CREATIVE AND BLACK

Take a minute every day to give yourself the freedom to indulge in an art form. Take time for yourself. It’s okay to be considered a creative person, we all are. Even if you’re flat broke, I promise, you’re worth it.
— Savannah Melher

My great-grandmother was a sharecropper’s wife who worked hard. So much so, that even when she gave birth to my grandma, she did it in the field where she worked, wrapped her in a bundle on her back, and kept working. At least that’s what my grandmother reminded me, when I was younger. 

I remember sitting in my grandmother’s living room in the small house we shared, in the middle of bumpkin Texas. My grandmother is white as hell, so she typically struggled to do my hair. I was patient as she did her best to braid it into two pigtails. 

Being a biracial child in a town full of racists, I often dreamt of what was beyond my time there. I told my grandmother I wanted to be an artist, maybe a sculpture or an illustrator. My grandmother was usually empowering of my educational goals, pushing me to excel in all of my other subjects. 

She started to braid my hair tighter than usual and told me about how poor her family was back in Arkansas. “My dad worked long hours of the day to provide for the nine of us. I worked two jobs just to survive on my own with your mother and aunt.” Then she said the phrase I will never forget, “we’re poor; we don’t have the luxury to be artists.” 

Before this conversation, I was already aware that we were poor. I knew because my grandmother bought all of our clothes off of eBay, in jumbo trash bags. Most of my toys came from grab bags at a local thrift store. My childhood was always filled with concerned faces from the adults when they sat on the couch and did their finances. Living in the country didn’t help either.

Despite how my home life was, I felt a sense of freedom in art class. We would use our hands to mold clay sculptures or sketch landscape designs. My art was never as intricate and neatly detailed as other girls in the class. My colors were all askew, and there would be cracks in my sculptures. The pieces I made never felt right or perfect enough for me. I just liked the feeling of getting my hands dirty in the clay, or drawing, even if it was just still-life fruit in a bowl.

I was thinking about art class when I asked my grandmother about it, sitting in her living room. Her dream for me was to be successful. Not a starving artist, whose passion kept her in the same cycle of poverty as her. 

I couldn’t blame her at all. 

It’s hard to consider creating a painting series when you might not have a place to live in a month or so. I’ve been there. 

As a child, I unintentionally felt the burdens that perplexed my grandmother’s everyday life. The overwhelming feeling of poverty is a mindset that you have to continue to work past your emotional and mental well-being for the sake of survival. She never wanted me to be afraid the way she was for months, where the money just wasn’t there. 

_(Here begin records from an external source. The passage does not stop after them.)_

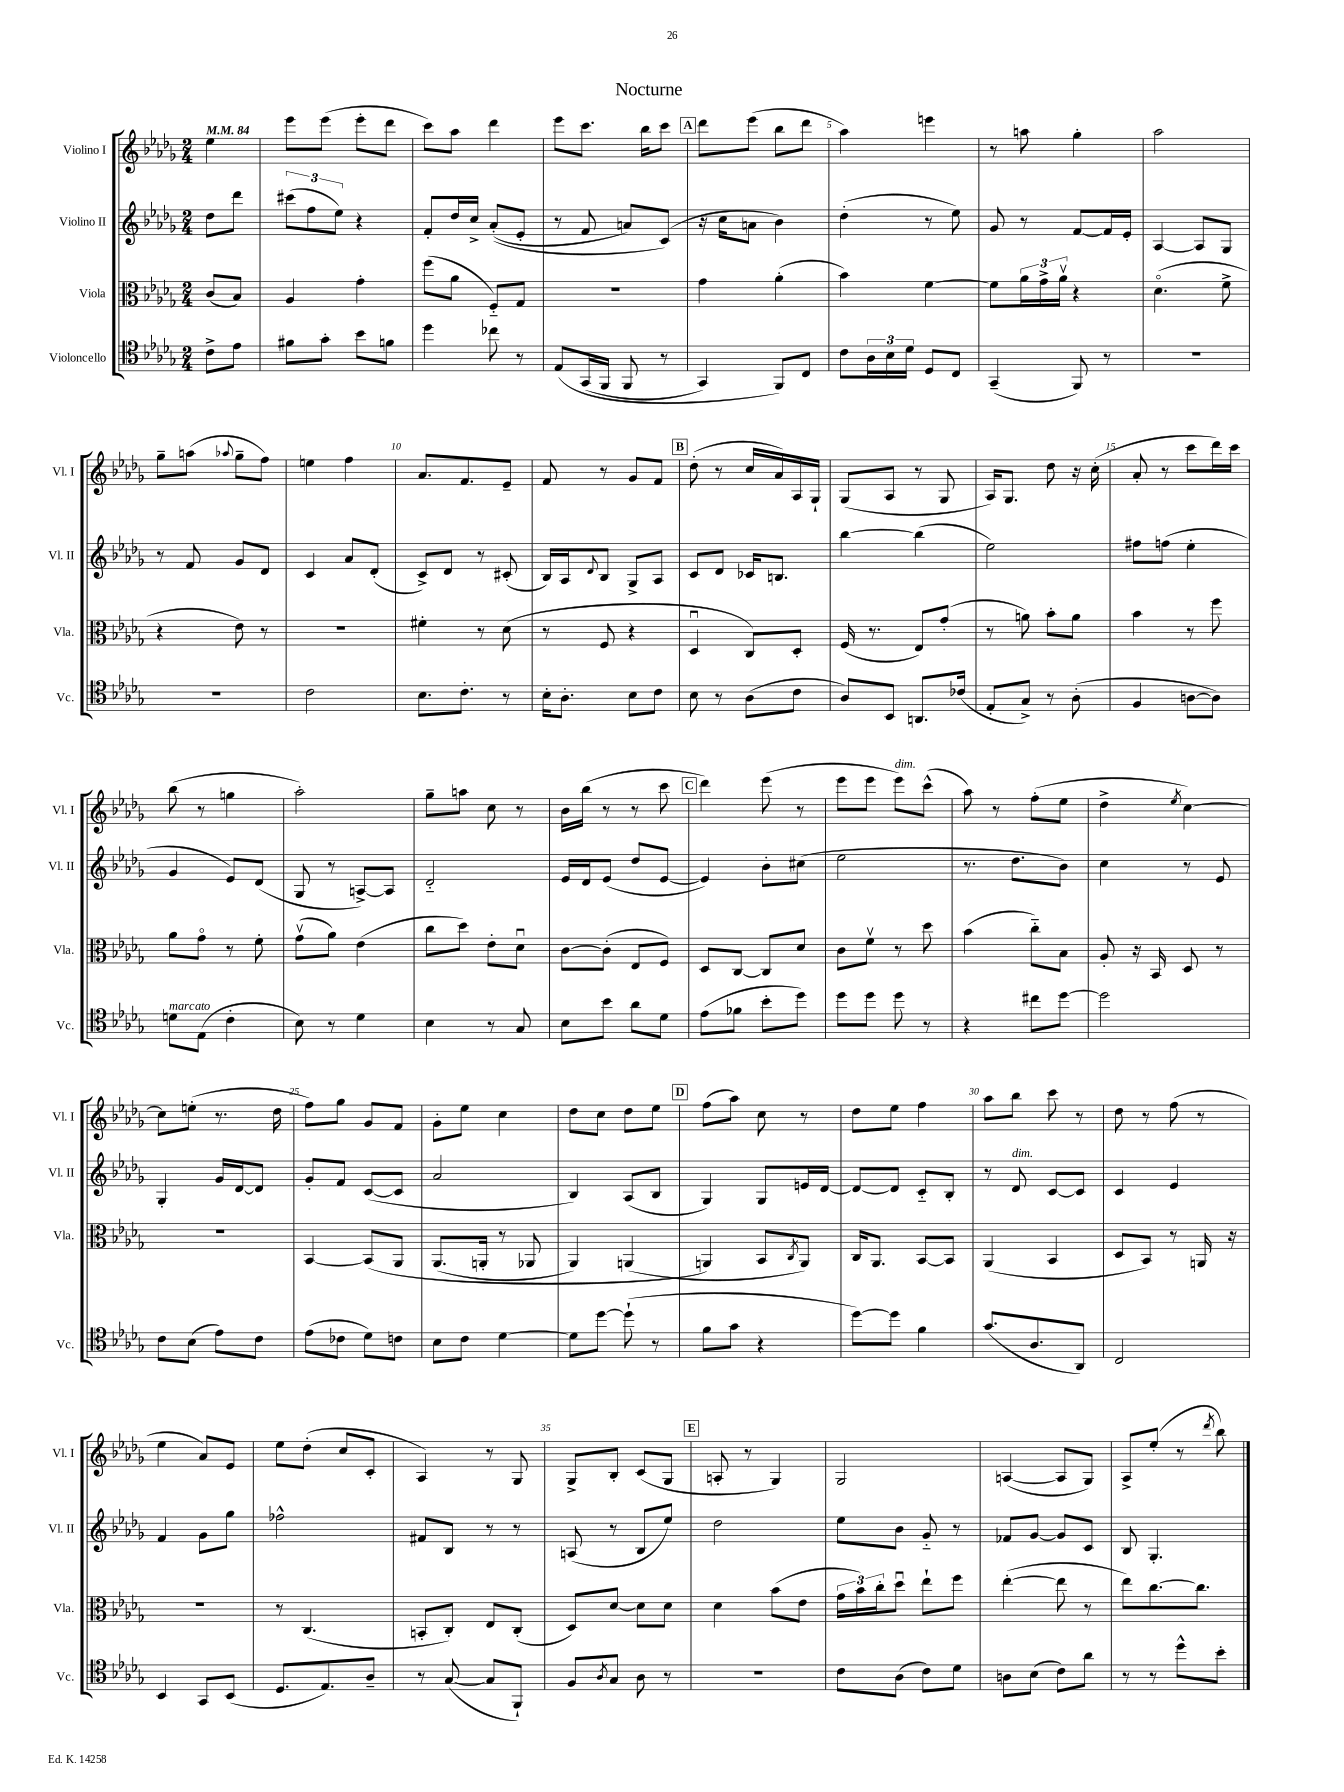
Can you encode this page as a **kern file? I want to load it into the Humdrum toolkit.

**kern	**kern	**kern	**kern
*staff4	*staff3	*staff2	*staff1
*clefC4	*clefC3	*clefG2	*clefG2
*k[b-e-a-d-g-]	*k[b-e-a-d-g-]	*k[b-e-a-d-g-]	*k[b-e-a-d-g-]
*M2/4	*M2/4	*M2/4	*M2/4
*MM84	*MM84	*MM84	*MM84
8c^	(8c	8dd-	4ee-
8e-	8B-)	8ddd-	.
=	=	=	=
8f#	4A-	(12ccc#	8eee-
.	.	12ff	.
8g-'	.	.	(8eee-
.	.	12ee-)	.
8b-	4g-'	4r	8eee-'
8f	.	.	8ddd-
=	=	=	=
4dd-	(8ff	8f'	8ccc)
.	8a-	16dd-	8aa-
.	.	16cc^	.
8cc-	8F'~)	&((8a-'	4ddd-
8r	8G-	8e-'	.
=	=	=	=
&(8E-	2r	8r	8eee-
(16GG-	.	8f	8.ccc
16FF	.	.	.
8FF	.	8a)	.
.	.	.	16bb-
8r	.	(8c&)	8ccc
=	=	=	=
4GG-)	4g-	16r	8ddd-
.	.	16cc	.
.	.	8a	(8eee-
8FF&)	(4a-'	4b-)	8bb-
8C	.	.	8ddd-
=	=	=	=
8c	4b-)	(4dd-'	4aa-)
24A-	.	.	.
24B-	.	.	.
24d-	.	.	.
8D-	[4f	8r	4eee
8C	.	8ee-)	.
=	=	=	=
(4GG-~	8f]	8g-	8r
.	24a-	8r	8aa
.	24g-^	.	.
.	24a-v	.	.
8FF)	4r	[8f	4gg-'
8r	.	16f]	.
.	.	16e-'	.
=	=	=	=
2r	(4.d-o	[4A-	2aa-
.	.	8A-]	.
.	8f^	8G-	.
=	=	=	=
2r	4r	8r	8gg-~
.	.	8f	(8aa
.	.	.	8qqaa-
.	8e-)	8g-	8gg-~
.	8r	8d-	8ff)
=	=	=	=
2c	2r	4c	4ee
.	.	8a-	4ff
.	.	(8d-'	.
=	=	=	=
8.B-	4f#'	8c^)	8.a-
.	.	8d-	.
8.c'	.	.	8.f
.	8r	8r	.
8r	(8d-	(8c#'	8e-~
=	=	=	=
16B-'	8r	16B-)	8f
8.A-'	.	16A-	.
.	.	8qqd-	.
.	8F	8B-	8r
8B-	4r	8G-^	8g-
8c	.	8A-	8f
=	=	=	=
8B-	4D-u	8c	(8dd-'
8r	.	8d-	8r
(8A-	8C)	16c-	16cc
.	.	8.B	16a-)
8c	8D-'	.	16A-
.	.	.	16G-`
=	=	=	=
8A-)	(16F	[4bb-	(8G-
.	8.r	.	.
8BB-	.	.	8A-
8.AA	8E-)	(4bb-]	8r
.	(8g-'	.	8G-
(16c-	.	.	.
=	=	=	=
8E-'	8r	2ee-)	16A-)
.	.	.	8.G-
8G-^)	8a)	.	.
8r	8b-'	.	8dd-
(8A-'	8a	.	16r
.	.	.	(16cc'
=	=	=	=
4F	4b-	8ff#	8a-'
.	.	(8ff	8r
[8A	8r	4ee-'	8ccc
8A])	8ff	.	16ddd-)
.	.	.	16ccc
=	=	=	=
8d	8a-	4g-	(8bb-
(8E-	8g-o	.	8r
4c'	8r	8e-)	4gg
.	8f'	(8d-	.
=	=	=	=
8B-)	(8g-v	8G-	2aa-')
8r	8a-)	8r	.
4d-	(4e-	[8A^)	.
.	.	8A]	.
=	=	=	=
4B-	8cc	2d-'~	8gg-~
.	8dd-)	.	8aa
8r	8e-'	.	8cc
8G-	8d-u	.	8r
=	=	=	=
8B-	[8c	16e-	16b-
.	.	16d-	(16bb-
8b-	(8c']	(8e-	8r
8a-	8E-	8dd-	8r
8d-	8F)	[8e-	8ccc
=	=	=	=
(8e-	8D-	4e-])	4ddd-)
8f-	[8C	.	.
8b-'	8C]	8b-'	(8eee-
8dd-)	8d-	(8cc#	8r
=	=	=	=
8dd-	8c	2ee-	8eee-
8dd-	8fv	.	8eee-
8dd-	8r	.	8eee-)
8r	8dd-	.	(8ccc^^
=	=	=	=
4r	(4b-	8.r	8aa-)
.	.	.	8r
.	.	8.dd-	.
8cc#	8cc'~)	.	(8ff'
[8dd-	8B-	8b-)	8ee-
=	=	=	=
2dd-]	8A-'	4cc	4dd-^
.	16r	.	.
.	16BB-	.	.
.	.	.	8qee-
.	8D-	8r	[4cc)
.	8r	8e-	.
=	=	=	=
8c	2r	4G-'	8cc]
(8B-	.	.	(8ee'
8e-)	.	16g-	8.r
.	.	[16d-	.
8c	.	8d-]	.
.	.	.	16dd-
=	=	=	=
(8e-	[4BB-	8g-'	8ff)
8c-	.	8f	8gg-
8d-)	&(8BB-]	([8c	8g-
8c	8AA-	8c]	8f
=	=	=	=
8B-	(8.AA-	2a-	8g-'
8c	.	.	8ee-
.	16AA'	.	.
[4d-	8r	.	4cc
.	8AA-	.	.
=	=	=	=
8d-]	4AA-)	4B-)	8dd-
[8dd-	.	.	8cc
(8dd-`]	(4AA	(8A-	8dd-
8r	.	8B-	8ee-
=	=	=	=
8f	4AA&)	4G-)	(8ff
8g-	.	.	8aa-)
4r	8BB-	8G-	8cc
.	8qC	.	.
.	8AA)	16e	8r
.	.	[16d-	.
=	=	=	=
[8dd-)	16C	8d-_	8dd-
.	8.AA-	.	.
8dd-]	.	8d-]	8ee-
4f	[8BB-	8c'~	4ff
.	8BB-]	8B-'	.
=	=	=	=
(8.g-	(4AA-	8r	8aa-
.	.	8d-	8bb-
8.A-	.	.	.
.	4BB-	[8c	8ccc
8AA-)	.	8c]	8r
=	=	=	=
2C	8D-	4c	8dd-
.	8BB-)	.	8r
.	8r	4e-	(8ff
.	16AA	.	8r
.	16r	.	.
=	=	=	=
4BB-	2r	4f	4ee-
8GG-	.	8g-	8a-)
(8BB-	.	8gg-	8e-
=	=	=	=
8.D-	8r	2ff-^^	8ee-
.	(4.C	.	(8dd-'
8.E-)	.	.	.
.	.	.	8cc
8A-~	.	.	8c'
=	=	=	=
8r	8BB'	8f#	4A-)
([8G-	8C')	8B-	.
8G-]	8E-	8r	8r
8FF`)	(8C'	8r	8G-
=	=	=	=
8F	8D-)	(8A	8G-^
8qA-	.	.	.
8G-	[8d-	8r	8B-'
8A-	8d-]	8B-	(8c
8r	8d-	8ee-)	8G-
=	=	=	=
2r	4d-	2dd-	8A'
.	.	.	8r
.	(8b-	.	4G-)
.	8e-	.	.
=	=	=	=
8c	24g-	8ee-	2G-
.	24b-)	.	.
.	24cc'	.	.
(8A-	8dd-u	8b-	.
8c)	8ee-`	8g-'~	.
8d-	8ff	8r	.
=	=	=	=
8A	([4ee-'	8f-	([4A
(8B-	.	[8g-	.
8c)	8ee-]	8g-]	8A]
8a-	8r	8c	8G-)
=	=	=	=
8r	8ee-)	8B-	8A-^
8r	[8.cc	4.G-'	(8ee-'
8dd-^^	.	.	8r
.	8.cc]	.	.
.	.	.	8qddd-
8b-'	.	.	8bb-)
==	==	==	==
*-	*-	*-	*-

She took on the role of a caregiver, when her multiple auto-immune diseases were preventing her from even braiding her own hair. She didn’t have time to think about writing a book about her mother, or creating the beautiful home and garden she wanted. She had to find ways to hustle with two, sometimes three, kids while living on disability. My grandmother always encouraged me to be successful in what I choose to do, to work hard, and focus. 

So I put “childish” art things aside after that and began to invest in getting an education without allowing myself the time for self-expression. I was building skills for what, I believed, would save me from a life of begging churches to pay for my electricity. Soon I didn’t give any thought to creativity, just what could make me the most successful version of myself. I knew it was very possible I would one day end up like the rest of the women in my family; poor and living paycheck to paycheck without a career.

I think all children, especially black children in poverty, grow up with the idea that being poor is a lifestyle we are meant to accept, because we haven’t seen anything else. We see investment in self-care and expression as a luxury for the middle and upper class, who saw their parents be successful artists or doctors. For us, dreams were not attainable or reachable. 

It’s hard to consider creating a painting series when you might not have a place to live in a month or so. I’ve been there. 

The guilt our parents or caretakers pass down, because they are in survival mode, forces us to see creation as irrational, rather than as a means of maintaining our mental health. In a way, art is our emotions. Art is our outlet. To deprive us of these tools is to deprive us of mental freedom. I realized this when I was 21 years old, working for a news station my professor forced me to join, because he said I had “natural talent.” I didn’t see the appeal in writing, because I didn’t think it would make me any money or success.

Working with other journalists, who had accomplishments in the literary and artistic world, inspired me to take on creative projects as well. At the time, I was shocked that people actually invested their time into paintings, poetry, even collectables that made them zero dollars. I realized I was missing out on other needs I had, beyond surviving. I write poetry or take on art projects when I can, to fully express myself and emotions. I no longer fear calling myself a creative person and I accept when people say I am a talented creative. It’s not a luxury, it’s peace of mind.

Take a minute every day to give yourself the freedom to indulge in an art form. Take time for yourself. It’s okay to be considered a creative person, we all are. Even if you’re flat broke, I promise, you’re worth it.